I have periodically drawn not nearly enough attention to my new book, released in April, on Married Priests in the Catholic Church. So let us continue to look at its many riches due to the many individual contributors from around the world.
In previous commentaries on the book, I have noted, inter alia, Anglican contributions from the Catholic ordinariates, and discussed some of the pernicious myths which surround married priests.
Today, let us pause to look at the voices of clergy families, who are represented in the book by such as Irene Galadza, Nicholas Denysenko, Julian Hayda, Andrew Jarmus, and William Mills. Of these five, truth be told, three are themselves clerics: Denysenko is a deacon while Jarmus and Mills join him as priests in the Orthodox Church of America. But Nick is a grandson of a long-time Ukrainian Orthodox priest, as is Jarmus; and Mills is married into a clerical family. So they have experienced both roles not just in the book but in their lives.
I had sought many more voices from wives and children, but again and again was turned down by people who felt a sometimes understandable and sometimes puzzling reticence to talk about their experiences. Still, the few who contributed wrote worthy and important chapters.
Irene has been married to her husband, the mitred archpriest Roman Galadza, for nearly half a century. So her experience is very long-standing indeed, and includes the rather rare experience of building a new parish from the ground up not once but twice! (The original St. Elias, where I was married, burned to the ground in a heart-breaking fire in 2014). She has also taught school for many years and has a fine theological mind. So her chapter in the book is very much a theological meditation on the role of the presbytera in light of the Theotokos. To borrow a phrase from antique Christological debates, Irene's view is a very "high" one, though she does note some of the "lower" or more "mundane" concerns and challenges that come to the wife of a priest and mother of (in her case) large family. But I think Irene would be the first to say that the wife of a priest should have the same freedom as others in the parish to discover her vocation for herself in all of its uniqueness.Nick Denysenko (a dear friend, I should note, and author of many fine books you should read, all of them noted here where you will also find interviews with him over the years about those books) is the grandson of an immigrant Orthodox priest from Ukraine about whom he writes with great and moving care, showing what sometimes hard lessons he learned from his grandfather, who had seen some of the horrors of wartime Europe and Soviet communism. His grandfather's wisdom about how, and how not, to fast have remained with me for some time. I wish I had met him. He sounds like a real mensch. Nick grew up serving in his parish in Minnesota and watching the dynamics between him and the parish.
Similarly, Andrew Jarmus, also of Ukrainian background, grew up watching his father, also a priest in the Ukrainian Orthodox Church (but this time in Canada). Jarmus moved to the US more than a decade ago now and has been the pastor here in Ft. Wayne at one of the OCA's larger parishes which I have attended on occasion for many years now. Jarmus's chapter is especially worthwhile for its pointing out some of the subtle psychodynamics that govern (and often distort) any relationship where one man is constantly addressed as "father" and treated as such.

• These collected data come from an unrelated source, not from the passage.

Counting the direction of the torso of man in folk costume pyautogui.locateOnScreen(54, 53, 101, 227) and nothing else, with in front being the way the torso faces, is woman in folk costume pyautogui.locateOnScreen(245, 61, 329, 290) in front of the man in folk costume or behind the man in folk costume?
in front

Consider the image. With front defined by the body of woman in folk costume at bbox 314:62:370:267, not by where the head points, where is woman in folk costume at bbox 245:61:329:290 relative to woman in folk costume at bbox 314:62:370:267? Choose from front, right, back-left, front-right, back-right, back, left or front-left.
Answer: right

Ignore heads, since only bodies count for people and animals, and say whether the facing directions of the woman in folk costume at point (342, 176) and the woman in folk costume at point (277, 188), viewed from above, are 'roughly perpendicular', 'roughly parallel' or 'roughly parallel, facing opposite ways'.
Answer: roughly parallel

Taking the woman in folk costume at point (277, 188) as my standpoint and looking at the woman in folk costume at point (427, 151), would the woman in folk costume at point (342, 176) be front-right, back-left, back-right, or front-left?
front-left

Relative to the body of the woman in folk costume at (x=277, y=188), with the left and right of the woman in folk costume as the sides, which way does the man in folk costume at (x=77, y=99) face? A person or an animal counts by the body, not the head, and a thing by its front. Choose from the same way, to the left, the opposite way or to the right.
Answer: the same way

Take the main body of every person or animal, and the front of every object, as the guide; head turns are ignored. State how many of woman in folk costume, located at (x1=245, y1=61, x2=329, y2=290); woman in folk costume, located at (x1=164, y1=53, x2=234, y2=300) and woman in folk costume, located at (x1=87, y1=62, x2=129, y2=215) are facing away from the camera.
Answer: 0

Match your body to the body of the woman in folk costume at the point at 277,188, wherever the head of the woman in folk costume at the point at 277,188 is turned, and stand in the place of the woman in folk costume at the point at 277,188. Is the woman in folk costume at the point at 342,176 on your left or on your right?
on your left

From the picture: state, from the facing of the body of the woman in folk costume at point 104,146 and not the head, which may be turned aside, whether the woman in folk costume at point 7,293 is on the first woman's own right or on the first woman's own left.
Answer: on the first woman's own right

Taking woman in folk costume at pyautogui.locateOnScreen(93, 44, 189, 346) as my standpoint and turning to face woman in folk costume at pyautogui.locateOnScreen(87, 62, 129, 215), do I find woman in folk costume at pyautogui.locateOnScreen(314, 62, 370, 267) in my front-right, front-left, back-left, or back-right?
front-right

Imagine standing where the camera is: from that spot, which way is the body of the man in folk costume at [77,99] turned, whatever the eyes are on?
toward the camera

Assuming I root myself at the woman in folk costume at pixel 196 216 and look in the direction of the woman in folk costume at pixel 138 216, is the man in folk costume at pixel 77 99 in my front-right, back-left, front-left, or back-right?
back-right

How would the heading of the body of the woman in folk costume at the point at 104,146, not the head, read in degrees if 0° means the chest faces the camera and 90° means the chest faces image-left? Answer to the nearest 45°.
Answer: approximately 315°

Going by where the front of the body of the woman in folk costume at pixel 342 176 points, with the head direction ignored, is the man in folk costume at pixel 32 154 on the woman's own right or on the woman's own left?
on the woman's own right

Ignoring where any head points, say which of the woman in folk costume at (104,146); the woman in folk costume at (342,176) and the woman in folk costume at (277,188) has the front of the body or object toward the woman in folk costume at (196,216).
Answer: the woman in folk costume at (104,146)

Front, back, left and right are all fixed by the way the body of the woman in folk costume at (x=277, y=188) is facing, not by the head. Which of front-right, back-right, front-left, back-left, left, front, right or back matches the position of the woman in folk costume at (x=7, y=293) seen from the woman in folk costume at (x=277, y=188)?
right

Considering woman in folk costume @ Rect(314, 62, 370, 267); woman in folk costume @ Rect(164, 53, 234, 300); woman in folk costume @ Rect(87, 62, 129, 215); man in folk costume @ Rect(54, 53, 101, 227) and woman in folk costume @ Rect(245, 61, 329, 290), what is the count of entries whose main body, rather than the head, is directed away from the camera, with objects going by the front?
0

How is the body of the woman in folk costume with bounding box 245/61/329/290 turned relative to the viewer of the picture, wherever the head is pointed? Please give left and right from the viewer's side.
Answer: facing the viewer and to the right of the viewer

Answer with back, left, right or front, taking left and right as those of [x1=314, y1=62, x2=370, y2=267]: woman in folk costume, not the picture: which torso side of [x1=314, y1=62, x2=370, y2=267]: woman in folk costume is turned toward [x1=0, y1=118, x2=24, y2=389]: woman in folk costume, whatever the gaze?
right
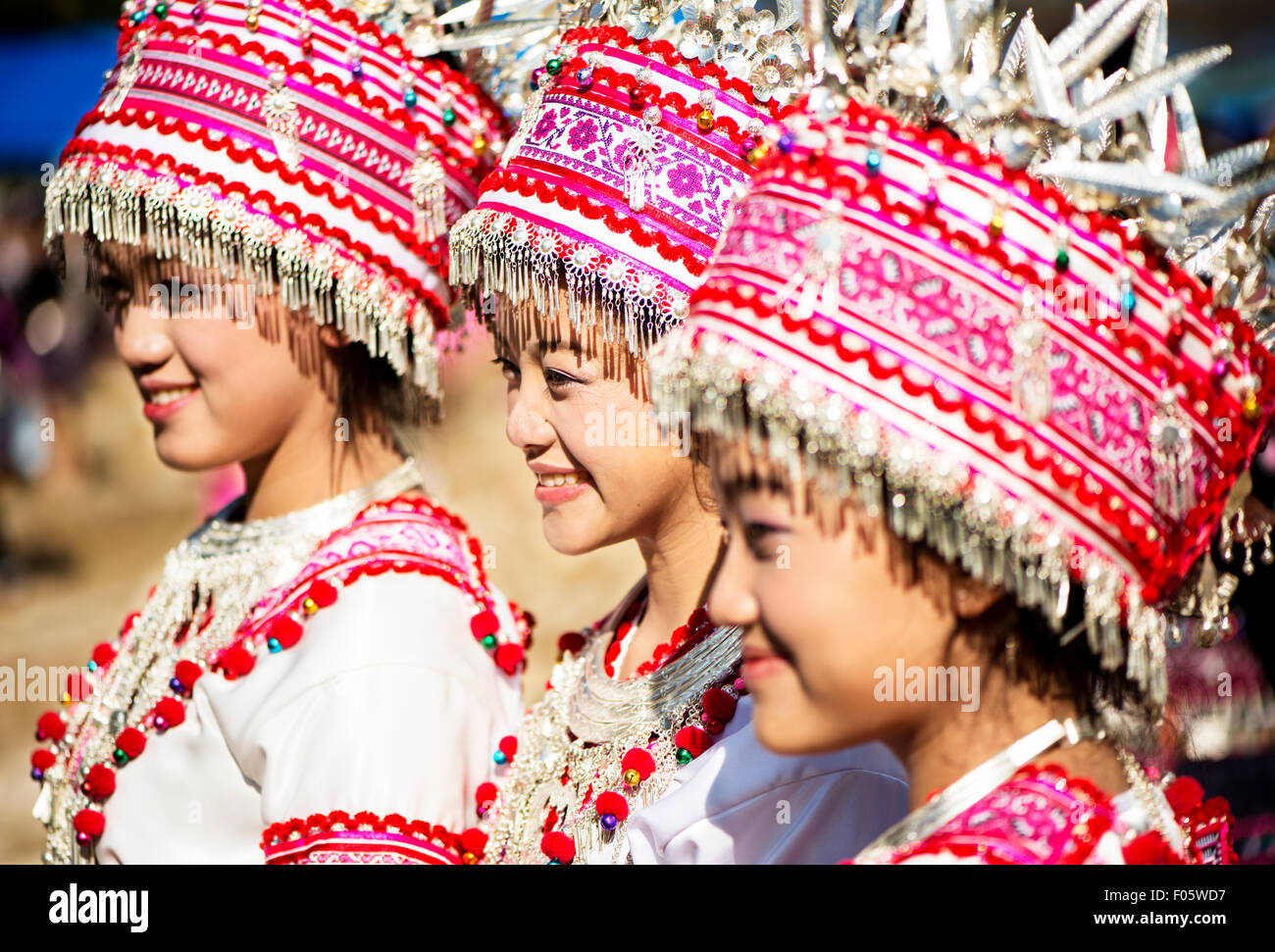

Julian Hayda's father was a Ukrainian Catholic priest in Chicago until he was killed in a bike accident in 2007, leaving his wife and young children. (Julian's grandparents befriended me about a decade ago through the Orientale Lumen conferences in Washington and afterwards we had a very lovely dinner over Christmas one year when I was visiting my in-laws just down the road in Connecticut. They were splendid people.) Julian writes with a different perspective on growing up in a rectory. He does not romanticize his experiences or gloss over the difficult dynamics of living in what he aptly calls the parish "fish bowl." He rightly raises such questions as why PKs (preacher's/priest's/pastor's) are often subjected to highly unfair and discriminatory attitudes and expectations when all they want is to be regular kids like everyone else in the parish.
William Mills also writes with compelling honesty and charming humour about the challenges of parish ministry while married. His chapter is good, but his recent memoir even better, not least for it allows him to go into more depth and detail than he could in the chapter in my book, Married Priests in the Catholic Church.